What you need to do: Could you transcribe the records below exactly, leaving out every picture?

Collected data
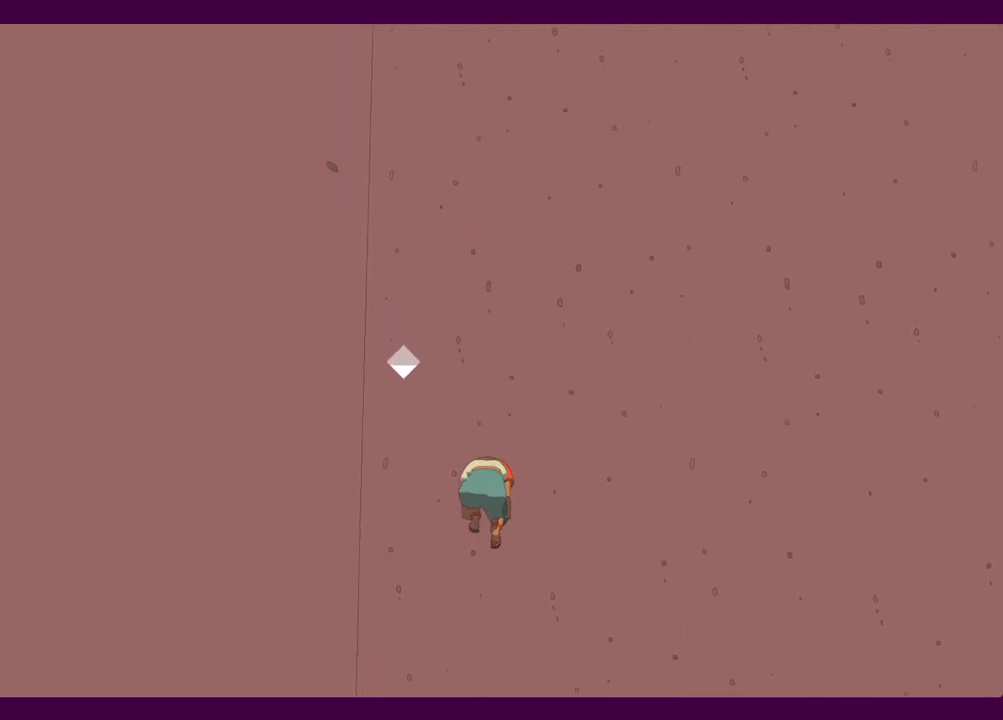
{"keys": ["w"], "mouse": [], "events": [[67, "w", "up"], [350, "space", "down"], [450, "w", "down"], [500, "space", "up"]]}
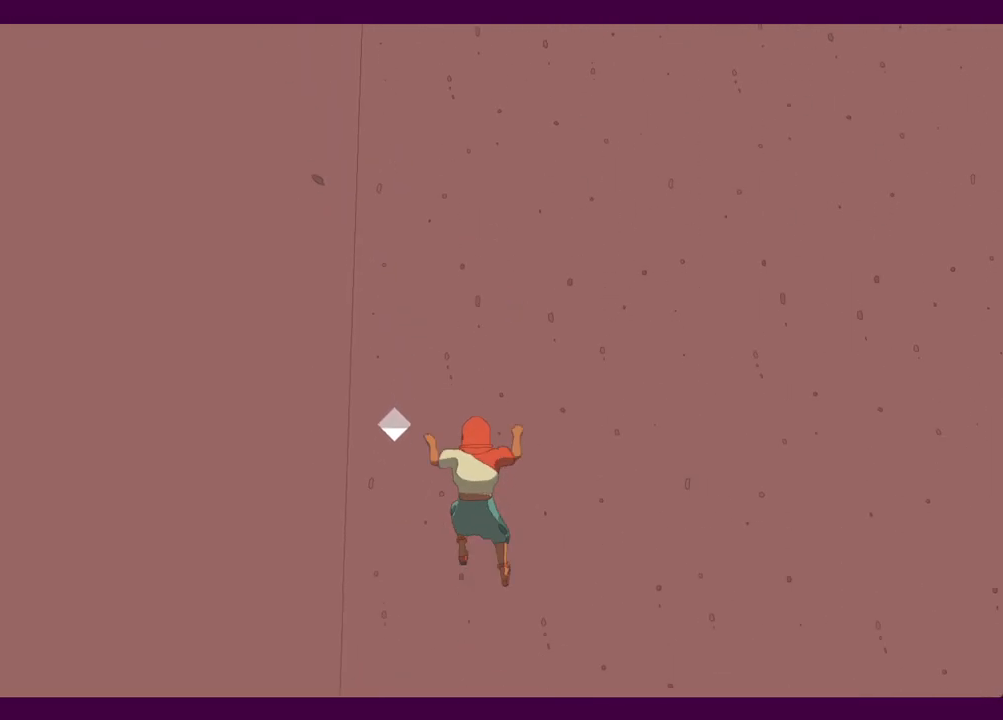
{"keys": [], "mouse": [], "events": [[500, "w", "up"]]}
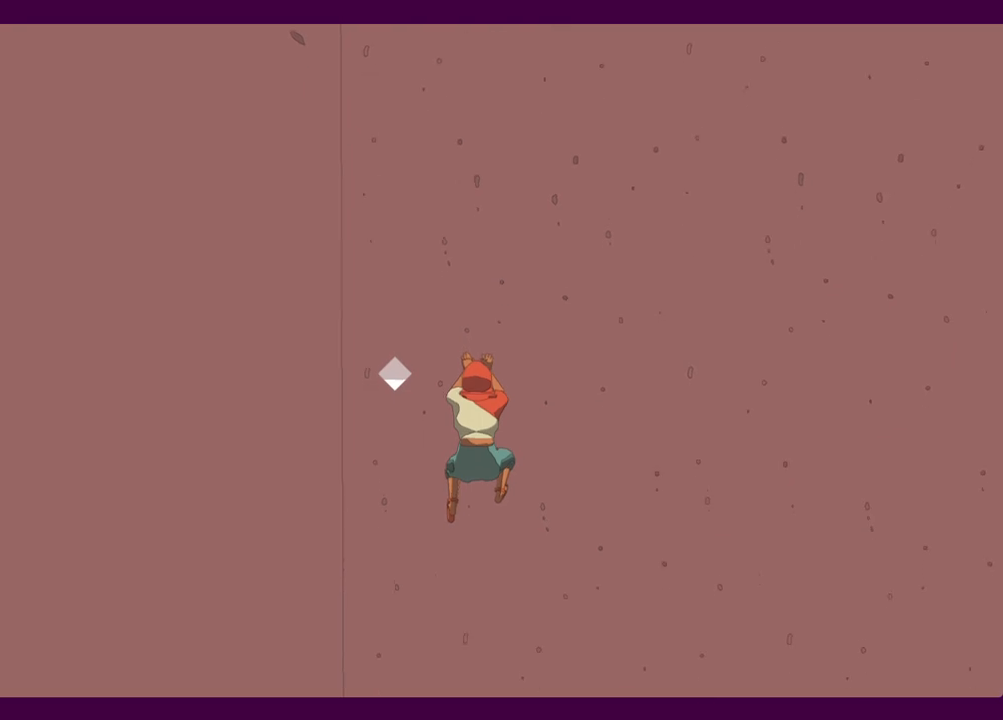
{"keys": [], "mouse": [], "events": []}
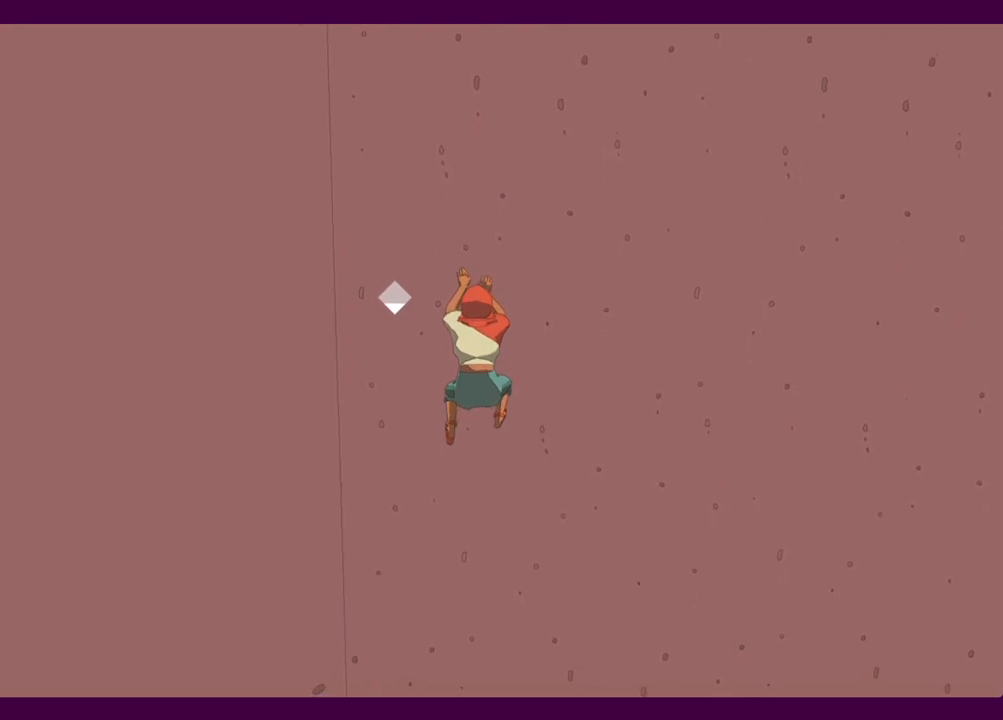
{"keys": [], "mouse": [], "events": [[250, "space", "down"], [350, "space", "up"], [350, "w", "down"], [384, "w", "up"]]}
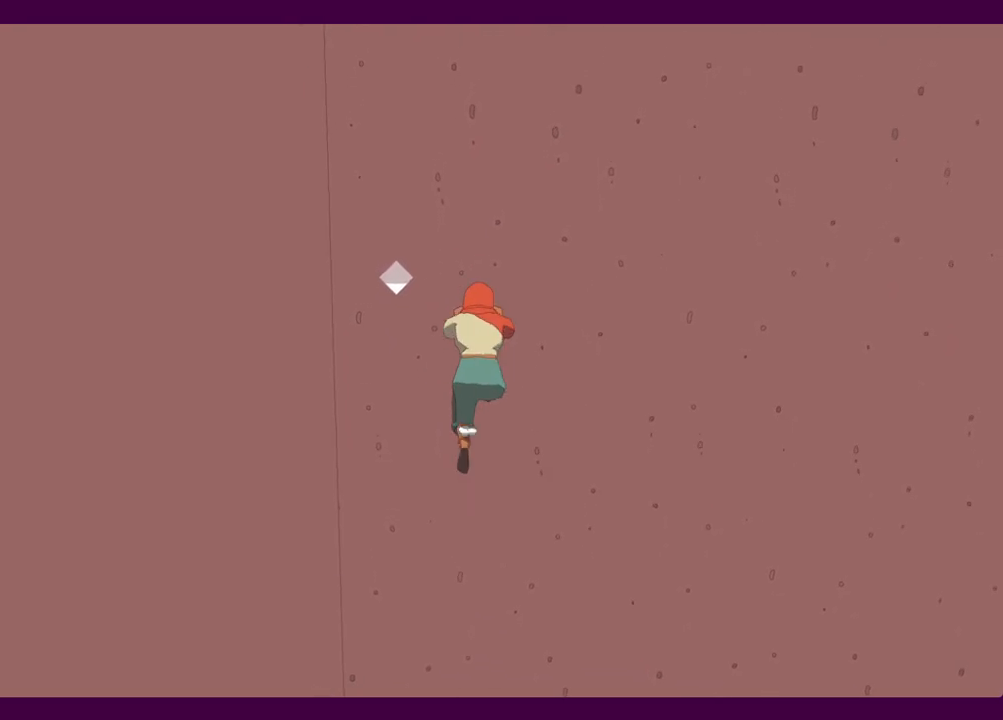
{"keys": ["w"], "mouse": [], "events": [[400, "space", "down"], [500, "space", "up"], [500, "w", "down"]]}
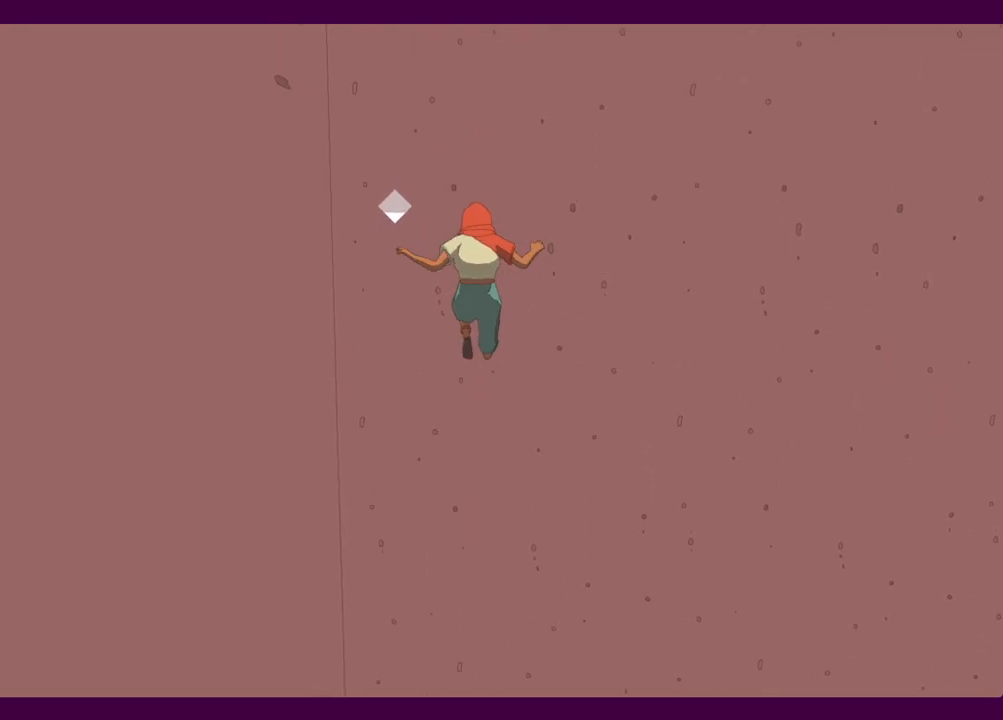
{"keys": ["space"], "mouse": [], "events": [[50, "w", "up"], [367, "space", "down"]]}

Answer section:
{"keys": ["w"], "mouse": [], "events": [[67, "w", "up"], [350, "space", "down"], [450, "w", "down"], [500, "space", "up"]]}
{"keys": [], "mouse": [], "events": [[500, "w", "up"]]}
{"keys": [], "mouse": [], "events": []}
{"keys": [], "mouse": [], "events": [[250, "space", "down"], [350, "space", "up"], [350, "w", "down"], [384, "w", "up"]]}
{"keys": ["w"], "mouse": [], "events": [[400, "space", "down"], [500, "space", "up"], [500, "w", "down"]]}
{"keys": ["space"], "mouse": [], "events": [[50, "w", "up"], [367, "space", "down"]]}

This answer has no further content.